これらの結果から、本発明による装置は、本発明者の上記した旧装置と比べて装置内の前進後退翼のある領域で均一に剪断力が発生していると言える。
1.粉砕装置
2.円筒状の外郭
3.端部部材(フランジ)
4.回転軸部材
5.剪断力を与えることが出来る撹拌羽根
6.円形の空間
7.バッフル突起(レール状)
8.送り込みスクリュー
9.モーター
10.試料投入口
11.試料排出口
12.気体排出口
13.ブルドン管圧力計
14.加圧ライン
15.熱電対と圧力伝送器を一体化したモニター装置
16.サニタリー型オイルフリー圧力センサーASG702と熱電対を一体化したモニター装置
産業上の利用可能性
従来では、バガス、間伐材、稲藁、麦藁、青竹やトウモロコシの芯や軸などの試料を微粉砕するためには、前処理としてカッターミル等の粗粉砕設備の導入が不可欠であった。本発明により、微粉砕しようとするバガス、間伐材、稲藁、麦藁、青竹やトウモロコシの芯や軸などの試料を乾燥状態で高剪断力を用いて100μm以下に1段階で粉砕できる装置を提供する。また、水を0.5〜4重量倍加えての高温・高圧・高剪断処理を行うことによって、20μm以下への微粉砕を行うことが出来る装置を提供するものである。あるいは、反応によって固化する生成物をあたえる反応を該装置で実施することによって、粉末状態の生成物を得ることが出来る。

Claims (10)

  1. 円筒状の外郭(2)、該外郭の両端部を閉じる二つの端部部材(3,3‘)、該円筒状の外郭(2)の軸方向中心に延在する回転軸部材(4)、および該回転軸部材に固定されたスクリュー(5)を有する粉砕装置(1)において、該スクリュー(5)は該回転軸部材が回転すると一方の端部(以下、A端と言う)から他方の端部(以下、B端と言う)に向かって前進する前進螺旋スクリュー(5’)と該B端から該A端に向かって後退する後退螺旋スクリュー(5’’)とから成り、該前進螺旋スクリュー(5’)の少なくも一部において前進螺旋スクリュー(5’)と回転軸部材(4)との間に、回転軸部材(4)の回転軸に直角の方向から見て回転軸を中心とする円形の空間(6)を与えるように該前進螺旋スクリュー(5’)が欠損しており、該空間(6)の中に後退螺旋スクリュー(5’’)が存在し、該空間(6)の直径はA端からB端に向かって漸増し、対応してスクリュー(5’’)の外径はB端からA端に向かって漸減することを特徴とする粉砕装置(1)。

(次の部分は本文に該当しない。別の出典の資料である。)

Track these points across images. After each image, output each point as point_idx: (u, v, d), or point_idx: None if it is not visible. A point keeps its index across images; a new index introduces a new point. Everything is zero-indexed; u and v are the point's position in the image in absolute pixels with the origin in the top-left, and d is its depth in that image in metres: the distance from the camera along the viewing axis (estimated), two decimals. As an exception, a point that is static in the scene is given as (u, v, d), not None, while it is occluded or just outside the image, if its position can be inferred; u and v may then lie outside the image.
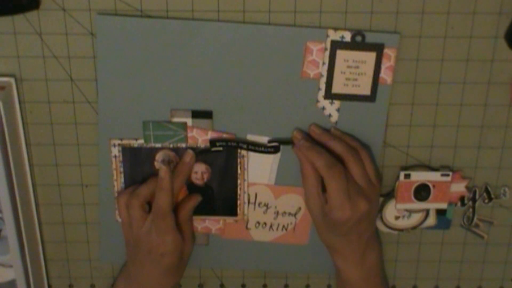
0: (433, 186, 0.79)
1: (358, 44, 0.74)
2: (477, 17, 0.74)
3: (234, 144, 0.78)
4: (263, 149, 0.78)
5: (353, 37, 0.74)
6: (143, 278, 0.80)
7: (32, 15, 0.73)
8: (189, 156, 0.79)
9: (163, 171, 0.75)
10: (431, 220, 0.83)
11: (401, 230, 0.84)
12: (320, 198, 0.76)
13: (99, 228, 0.84)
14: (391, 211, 0.83)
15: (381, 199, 0.82)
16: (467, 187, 0.82)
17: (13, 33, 0.74)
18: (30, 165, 0.81)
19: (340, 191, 0.73)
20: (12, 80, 0.76)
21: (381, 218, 0.83)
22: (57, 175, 0.82)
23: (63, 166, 0.81)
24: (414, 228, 0.83)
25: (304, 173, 0.76)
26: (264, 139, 0.79)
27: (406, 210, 0.82)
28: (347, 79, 0.75)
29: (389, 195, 0.82)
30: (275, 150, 0.79)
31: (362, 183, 0.75)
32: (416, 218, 0.83)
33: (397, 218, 0.83)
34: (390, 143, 0.80)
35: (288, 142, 0.78)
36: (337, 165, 0.74)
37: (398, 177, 0.80)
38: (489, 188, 0.82)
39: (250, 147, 0.78)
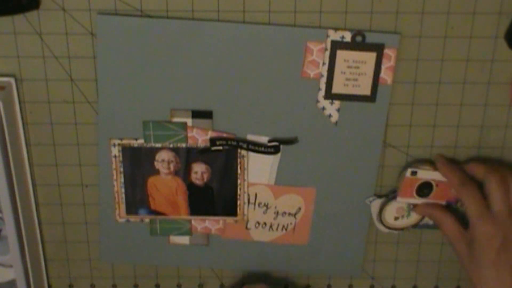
0: (437, 185, 0.79)
1: (358, 44, 0.74)
2: (477, 17, 0.74)
3: (234, 143, 0.78)
4: (263, 149, 0.78)
5: (353, 37, 0.74)
6: None
7: (32, 15, 0.73)
8: None
9: None
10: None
11: (401, 229, 0.84)
12: (462, 234, 0.76)
13: (99, 228, 0.84)
14: (390, 212, 0.83)
15: (380, 200, 0.82)
16: None
17: (13, 33, 0.74)
18: (30, 165, 0.81)
19: (478, 204, 0.74)
20: (12, 80, 0.76)
21: (381, 220, 0.83)
22: (57, 175, 0.82)
23: (63, 166, 0.81)
24: (414, 226, 0.83)
25: (440, 220, 0.78)
26: (264, 139, 0.79)
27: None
28: (347, 79, 0.75)
29: (388, 196, 0.82)
30: (275, 150, 0.79)
31: (502, 207, 0.74)
32: (415, 216, 0.83)
33: (396, 218, 0.83)
34: (390, 143, 0.80)
35: (288, 142, 0.78)
36: (472, 183, 0.75)
37: (403, 172, 0.80)
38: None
39: (250, 146, 0.78)
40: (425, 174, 0.79)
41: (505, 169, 0.76)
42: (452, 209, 0.80)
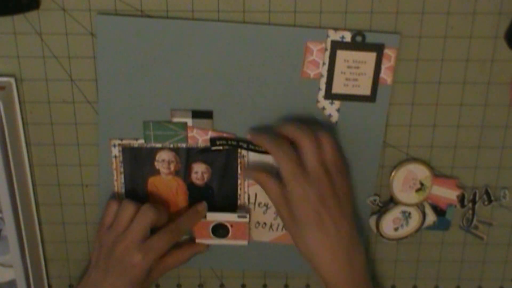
0: (231, 225, 0.81)
1: (358, 44, 0.74)
2: (477, 17, 0.74)
3: (234, 143, 0.78)
4: (263, 148, 0.78)
5: (353, 37, 0.74)
6: (105, 287, 0.77)
7: (32, 15, 0.73)
8: (202, 206, 0.81)
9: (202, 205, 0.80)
10: (431, 217, 0.83)
11: (405, 237, 0.84)
12: (286, 199, 0.73)
13: (99, 228, 0.84)
14: (387, 224, 0.83)
15: (374, 216, 0.82)
16: (458, 197, 0.82)
17: (13, 33, 0.74)
18: (30, 165, 0.81)
19: (291, 163, 0.71)
20: (12, 80, 0.76)
21: (381, 234, 0.83)
22: (57, 175, 0.82)
23: (63, 166, 0.81)
24: (417, 231, 0.83)
25: (265, 185, 0.75)
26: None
27: None
28: (347, 79, 0.75)
29: (380, 212, 0.82)
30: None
31: (316, 165, 0.72)
32: (414, 222, 0.83)
33: (396, 229, 0.83)
34: (390, 143, 0.80)
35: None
36: (284, 142, 0.73)
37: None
38: (489, 190, 0.82)
39: (250, 146, 0.78)
40: (218, 216, 0.81)
41: (317, 127, 0.74)
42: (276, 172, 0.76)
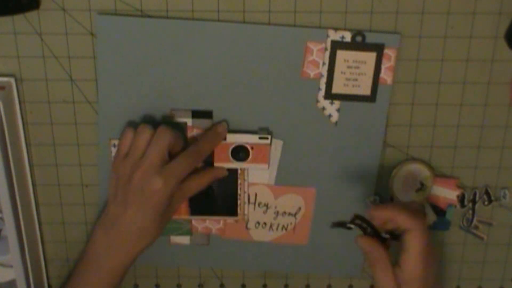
0: (252, 148, 0.78)
1: (358, 44, 0.74)
2: (477, 17, 0.74)
3: (369, 230, 0.74)
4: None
5: (353, 37, 0.74)
6: (126, 220, 0.74)
7: (32, 15, 0.73)
8: (222, 127, 0.77)
9: (222, 126, 0.76)
10: (431, 217, 0.83)
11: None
12: (394, 275, 0.71)
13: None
14: None
15: None
16: (458, 197, 0.82)
17: (13, 33, 0.74)
18: (30, 165, 0.81)
19: (421, 246, 0.69)
20: (12, 80, 0.76)
21: None
22: (57, 175, 0.82)
23: (63, 166, 0.81)
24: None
25: (374, 257, 0.72)
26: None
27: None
28: (347, 79, 0.75)
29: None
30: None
31: None
32: None
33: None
34: (390, 143, 0.80)
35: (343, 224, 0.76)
36: (421, 213, 0.72)
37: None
38: (489, 190, 0.82)
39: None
40: (238, 137, 0.78)
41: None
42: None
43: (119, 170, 0.74)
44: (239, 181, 0.81)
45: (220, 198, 0.81)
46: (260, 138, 0.78)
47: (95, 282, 0.77)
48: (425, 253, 0.69)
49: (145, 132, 0.73)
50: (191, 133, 0.78)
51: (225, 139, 0.77)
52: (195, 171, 0.76)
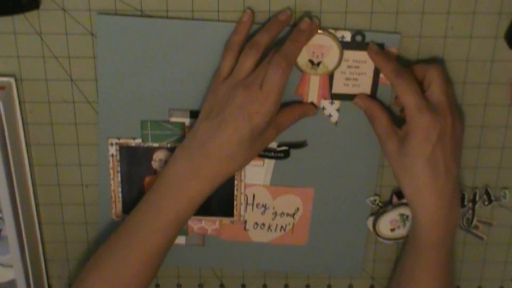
0: None
1: (358, 44, 0.74)
2: (477, 17, 0.74)
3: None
4: (273, 154, 0.78)
5: (353, 37, 0.74)
6: (218, 140, 0.70)
7: (32, 15, 0.73)
8: (305, 23, 0.72)
9: (305, 22, 0.71)
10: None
11: (401, 238, 0.84)
12: (395, 133, 0.72)
13: (99, 228, 0.84)
14: (385, 225, 0.83)
15: (372, 217, 0.83)
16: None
17: (13, 33, 0.74)
18: (30, 165, 0.81)
19: (416, 94, 0.69)
20: (12, 80, 0.76)
21: (377, 233, 0.83)
22: (57, 175, 0.82)
23: (63, 166, 0.81)
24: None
25: (374, 115, 0.73)
26: (273, 144, 0.78)
27: None
28: (347, 79, 0.75)
29: (378, 213, 0.82)
30: (285, 155, 0.79)
31: (442, 98, 0.70)
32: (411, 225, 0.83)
33: (392, 230, 0.83)
34: (390, 143, 0.80)
35: (297, 146, 0.78)
36: (408, 73, 0.71)
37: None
38: (489, 190, 0.82)
39: (260, 152, 0.77)
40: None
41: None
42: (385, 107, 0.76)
43: (219, 91, 0.71)
44: (235, 182, 0.81)
45: (217, 198, 0.81)
46: None
47: (168, 213, 0.72)
48: (419, 99, 0.69)
49: (251, 55, 0.71)
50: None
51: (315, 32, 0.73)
52: (286, 105, 0.74)
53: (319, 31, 0.73)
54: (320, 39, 0.74)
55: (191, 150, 0.71)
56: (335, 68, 0.75)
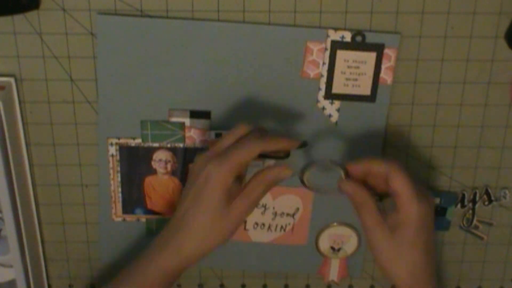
0: None
1: (358, 44, 0.74)
2: (477, 17, 0.74)
3: None
4: (273, 154, 0.78)
5: (353, 37, 0.74)
6: (180, 211, 0.70)
7: (32, 15, 0.73)
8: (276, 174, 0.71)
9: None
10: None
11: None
12: (385, 222, 0.70)
13: (99, 228, 0.84)
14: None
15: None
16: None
17: (13, 33, 0.74)
18: (30, 165, 0.81)
19: (408, 181, 0.68)
20: (12, 80, 0.76)
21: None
22: (57, 175, 0.82)
23: (63, 166, 0.81)
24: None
25: (362, 202, 0.70)
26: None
27: None
28: (347, 79, 0.75)
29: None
30: (285, 155, 0.78)
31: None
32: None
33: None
34: (390, 143, 0.80)
35: (299, 146, 0.78)
36: (396, 160, 0.70)
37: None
38: (489, 190, 0.82)
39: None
40: None
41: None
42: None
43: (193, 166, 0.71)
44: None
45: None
46: None
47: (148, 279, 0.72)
48: (414, 188, 0.68)
49: (235, 131, 0.70)
50: (189, 133, 0.78)
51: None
52: (256, 173, 0.71)
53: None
54: (342, 230, 0.84)
55: (165, 225, 0.72)
56: (355, 251, 0.85)
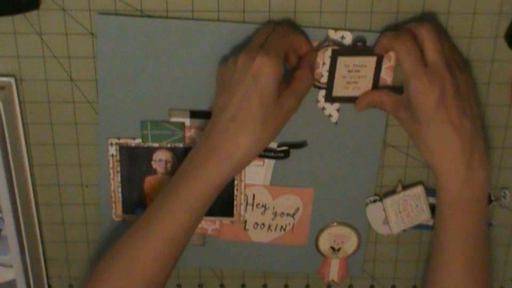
0: None
1: (359, 49, 0.73)
2: (477, 17, 0.74)
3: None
4: (272, 154, 0.78)
5: (354, 44, 0.73)
6: (228, 113, 0.67)
7: (32, 15, 0.73)
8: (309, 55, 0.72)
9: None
10: (430, 217, 0.83)
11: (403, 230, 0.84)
12: (401, 101, 0.71)
13: (99, 228, 0.84)
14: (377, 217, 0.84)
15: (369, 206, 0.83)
16: None
17: (13, 33, 0.74)
18: (30, 165, 0.81)
19: (412, 57, 0.68)
20: (12, 80, 0.76)
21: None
22: (57, 175, 0.82)
23: (63, 166, 0.81)
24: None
25: (376, 102, 0.73)
26: (273, 144, 0.78)
27: None
28: (348, 82, 0.75)
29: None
30: (285, 155, 0.79)
31: (437, 59, 0.68)
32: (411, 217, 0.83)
33: (384, 223, 0.84)
34: (390, 143, 0.80)
35: (297, 146, 0.78)
36: (407, 35, 0.69)
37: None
38: (489, 190, 0.82)
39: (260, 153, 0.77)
40: None
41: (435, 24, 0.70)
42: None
43: (226, 65, 0.70)
44: (235, 182, 0.81)
45: (217, 198, 0.81)
46: None
47: (186, 198, 0.69)
48: (413, 63, 0.68)
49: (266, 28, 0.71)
50: (189, 133, 0.78)
51: None
52: (294, 71, 0.71)
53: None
54: (342, 230, 0.84)
55: (208, 132, 0.69)
56: (355, 251, 0.85)
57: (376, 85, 0.75)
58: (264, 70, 0.66)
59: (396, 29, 0.72)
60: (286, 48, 0.69)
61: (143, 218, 0.71)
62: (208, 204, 0.71)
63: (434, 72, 0.68)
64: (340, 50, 0.73)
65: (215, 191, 0.70)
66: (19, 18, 0.74)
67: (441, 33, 0.70)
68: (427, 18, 0.73)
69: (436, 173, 0.71)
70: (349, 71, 0.74)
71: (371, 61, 0.74)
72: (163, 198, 0.71)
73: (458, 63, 0.71)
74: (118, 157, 0.79)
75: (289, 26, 0.72)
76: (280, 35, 0.70)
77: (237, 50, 0.73)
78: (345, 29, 0.74)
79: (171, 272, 0.73)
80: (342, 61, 0.74)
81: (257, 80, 0.66)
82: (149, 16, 0.74)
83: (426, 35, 0.68)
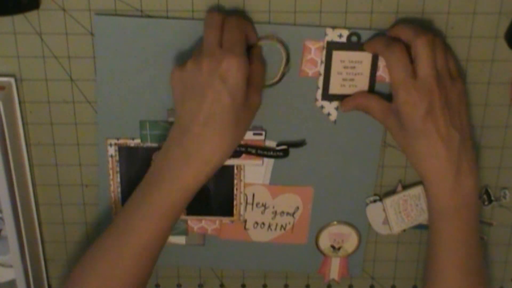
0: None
1: (354, 44, 0.74)
2: (477, 17, 0.74)
3: (242, 149, 0.78)
4: (272, 153, 0.78)
5: (348, 38, 0.73)
6: (200, 119, 0.67)
7: (32, 15, 0.73)
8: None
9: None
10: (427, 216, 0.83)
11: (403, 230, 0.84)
12: (389, 107, 0.71)
13: (99, 228, 0.84)
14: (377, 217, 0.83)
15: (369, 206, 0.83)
16: None
17: (13, 33, 0.74)
18: (30, 165, 0.81)
19: (402, 68, 0.68)
20: (12, 80, 0.76)
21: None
22: (57, 175, 0.82)
23: (63, 166, 0.81)
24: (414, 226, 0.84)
25: (364, 106, 0.74)
26: (272, 143, 0.78)
27: None
28: (344, 79, 0.75)
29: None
30: (284, 154, 0.79)
31: (428, 71, 0.68)
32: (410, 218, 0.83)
33: (384, 223, 0.84)
34: (390, 143, 0.80)
35: (296, 145, 0.78)
36: (398, 44, 0.69)
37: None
38: (489, 190, 0.82)
39: (259, 151, 0.77)
40: None
41: (433, 33, 0.70)
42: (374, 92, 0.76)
43: (184, 71, 0.68)
44: (235, 181, 0.81)
45: (216, 198, 0.81)
46: (254, 134, 0.78)
47: (162, 204, 0.70)
48: (399, 74, 0.68)
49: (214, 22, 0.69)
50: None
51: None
52: (253, 64, 0.70)
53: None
54: (342, 228, 0.84)
55: (178, 139, 0.69)
56: (355, 250, 0.85)
57: (373, 83, 0.75)
58: (233, 71, 0.66)
59: (396, 25, 0.73)
60: (243, 41, 0.69)
61: (120, 222, 0.72)
62: (184, 207, 0.71)
63: (423, 85, 0.68)
64: (335, 43, 0.73)
65: (192, 195, 0.71)
66: (19, 18, 0.74)
67: (436, 43, 0.70)
68: (426, 22, 0.73)
69: (424, 181, 0.72)
70: (345, 67, 0.74)
71: (366, 57, 0.74)
72: (137, 204, 0.71)
73: (451, 73, 0.71)
74: (117, 158, 0.79)
75: (239, 16, 0.71)
76: (236, 28, 0.69)
77: (189, 51, 0.73)
78: (342, 27, 0.74)
79: (152, 271, 0.74)
80: (337, 55, 0.74)
81: (227, 82, 0.66)
82: (149, 16, 0.74)
83: (420, 48, 0.68)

  2. 該前進螺旋スクリュー(5’)によりA端からB端に向かって運ばれる被処理物の送り量の計算値と、該後退螺旋スクリュー(5’’)によりB端からA端に向かって後退方向へと運ばれる被処理物の戻り量の計算値との比が1:(0.6〜0.9)であるところの請求項1記載の粉砕装置。
  3. 該比が1:(0.65〜0.85)である、請求項1または2記載の粉砕装置。
  4. 該比が1:(0.7〜0.8)である、請求項1または2記載の粉砕装置。
  5. 前進螺旋スクリュー(5’)と円筒状の外郭(2)との隙間を単位時間に通過する物質の量に単位時間当たりの戻り量を加えた値と、単位時間当たりの送り量との比が0.9〜1.1である(量はいずれも設計計算値である)ところの請求項1から4のいずれか1項に記載の粉砕装置。
  6. 円筒状の外郭(2)と該前進螺旋スクリュー(5’)との間隙において、回転軸部材(4)の回転軸と平行な方向に延在するバッフル突起(7)を有する請求項1〜5のいずれか1項に記載の粉砕装置。
  7. 0.3〜10MPaの剪断力を発生する請求項1〜6項のいずれか1項記載の粉砕装置。
  8. 請求項1〜7項のいずれか1項記載の粉砕装置を用いて、バガス、間伐材、稲藁、麦藁、青竹、トウモロコシの芯もしくは軸、及び海草から選ばれた被処理物を平均粒径100μm以下に粉砕した後に、被処理物に対して0.5〜4重量倍の水を加え、該装置を密閉した状態で150〜270℃での加熱下に粉砕処理を行うことによって、平均粒径20μm以下への2次粉砕を行うところの固形物の粉砕方法。
  9. 請求項1〜7項のいずれか1項記載の粉砕装置に粗粉砕された褐炭を入れ、該装置を密閉した状態で150〜270℃での加熱下に粉砕処理を行うことによって、褐炭に含まれる水分を石炭組織外に出ることにより石炭水スラリーを得る方法。
  10. 固形物を生成する化学反応を請求項1〜7項のいずれか1項記載の粉砕装置内で行って、粉砕された生成物を得る方法。